É interessante perceber que a
personalidade do ser humano, só inicia quando esse tem consciência de si, não
como eu simplesmente concreto, mas um eu puramente abstrato, tornando assim
todas as limitações e valores concretos são negados e invalidados. (cf. HEGEL,
1997). É essa personalidade que constituirá o direito e constitui a formalidade
das leis, fazendo com que “pessoas se tratem como pessoas” (HEGEL, 1997, p.
40). Por tratar do Estado, o direito precisa estar nas bases de tal
instituição, por isso eis o pensamento de Hegel quando apresenta o início do
direito:
O direito começa por ser a
existência imediata que a si se dá a liberdade de um modo também imediato nas
formas seguintes: a) a posse, que é propriedade; aqui, a liberdade é
essencialmente liberdade da vontade abstrata ou, em outros termos, de uma
pessoa particular que se relaciona consigo mesma; b) a pessoa que se diferencia
de si se relaciona com outra pessoa e ambas só como proprietárias existem uma
para a outra; a identidade delas, que existe em si (virtual), adquire a
existência do transito da propriedade de uma para a outra, com mútuo
consentimento e permanência do comum direito. Assim se obtém o contrato; c) a
vontade como diferenciada na relação consigo mesma, (a) não porque se relacione
com outra pessoa mas (b) porque é em si mesma vontade particular que se opõe ao
seu ser em si e para si , constitui a injustiça e o crime (HEGEL, 1997, p.
40-41).
Nessa
envergadura que surgem posteriormente as constituições e os códigos penais das
Nações em torno do mundo. Estas se fazem necessárias para além de garantir o
direito privado da individualidade, possa também gerar o livre trânsito entre
pessoas em um único ambiente, nesse caso, o país. Também podemos acrescentar que
as normas (leis) servirão para evitar a oposição à vontade particular do ser em
si e para si, pois isso constitui para Hegel a injustiça e o crime.
1.2
A Justiça
Ao adentrar essa
perspectiva de análise, após passar pela vontade do sujeito, que de forma
alguma a justiça é pensada de maneira unívoca a todos (no que tange a
quantidade), mas sim na qualidade. Por isso é correto afirmar que o conceito de
Justiça para Hegel é qualitativo e não quantitativo, dando assim ênfase à
igualdade do ser humano enquanto pessoa e detentora de direitos, mas não
igualando-os no âmbito da propriedade privada. Eis o que Weber afirma sobre
essa perspectiva:
A igualdade
refere-se ao fato de serem pessoas; diz respeito a sua capacidade legal, ainda
que potencial. Significa dizer, por exemplo, que cada pessoa deveria ter
propriedade, tendo em vista a satisfação de suas necessidades básicas materiais
e a expressão de sua vontade livre. No entanto, a justiça não exige que as
propriedades sejam iguais. Afirma Hegel: “Em relação às coisas exteriores, o
racional é que possuo propriedade; seu aspecto particular compreende os fins
subjetivos, as necessidades, o arbítrio, o talento, as circunstâncias
exteriores, etc” (Rph § 49). A ênfase está na distinção do que é necessário e
do que é contingente no desenvolvimento do Conceito do Direito. A questão é
qualitativa e não quantitativa. Isso passa a ser um critério importante para
efetivação da justiça. “O que e quanto possuo é contingente para o Direito”

## DADOS DE ENTRADA
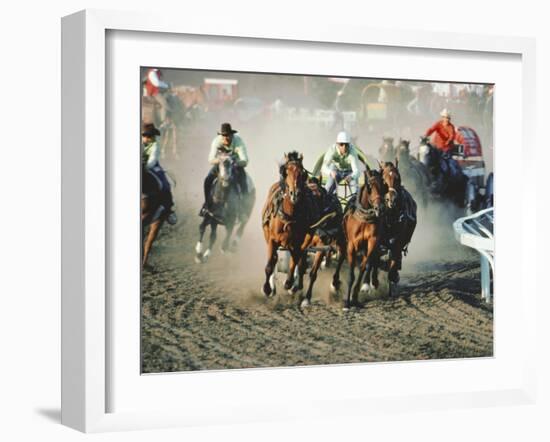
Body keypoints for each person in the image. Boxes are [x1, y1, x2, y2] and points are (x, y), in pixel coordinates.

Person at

## INSTRUÇÕES DA TAREFA
Indique se cada afirmação abaixo está de acordo com o texto sobre direito e justiça em Hegel. Responda sim ou não e transcreva as palavras do texto que decidem cada caso. (a) Para Hegel, o conceito de Justiça é quantitativo. (b) Segundo a citação atribuída a Weber, a justiça exige que as propriedades sejam iguais. (c) Na citação de Hegel, o contrato surge da passagem da propriedade de uma pessoa para outra com mútuo consentimento.

## SOLUÇÃO DA TAREFA
(a) Não: "o conceito de Justiça para Hegel é qualitativo e não quantitativo".
(b) Não: "No entanto, a justiça não exige que as propriedades sejam iguais."
(c) Sim: "adquire a existência do transito da propriedade de uma para a outra, com mútuo consentimento e permanência do comum direito. Assim se obtém o contrato".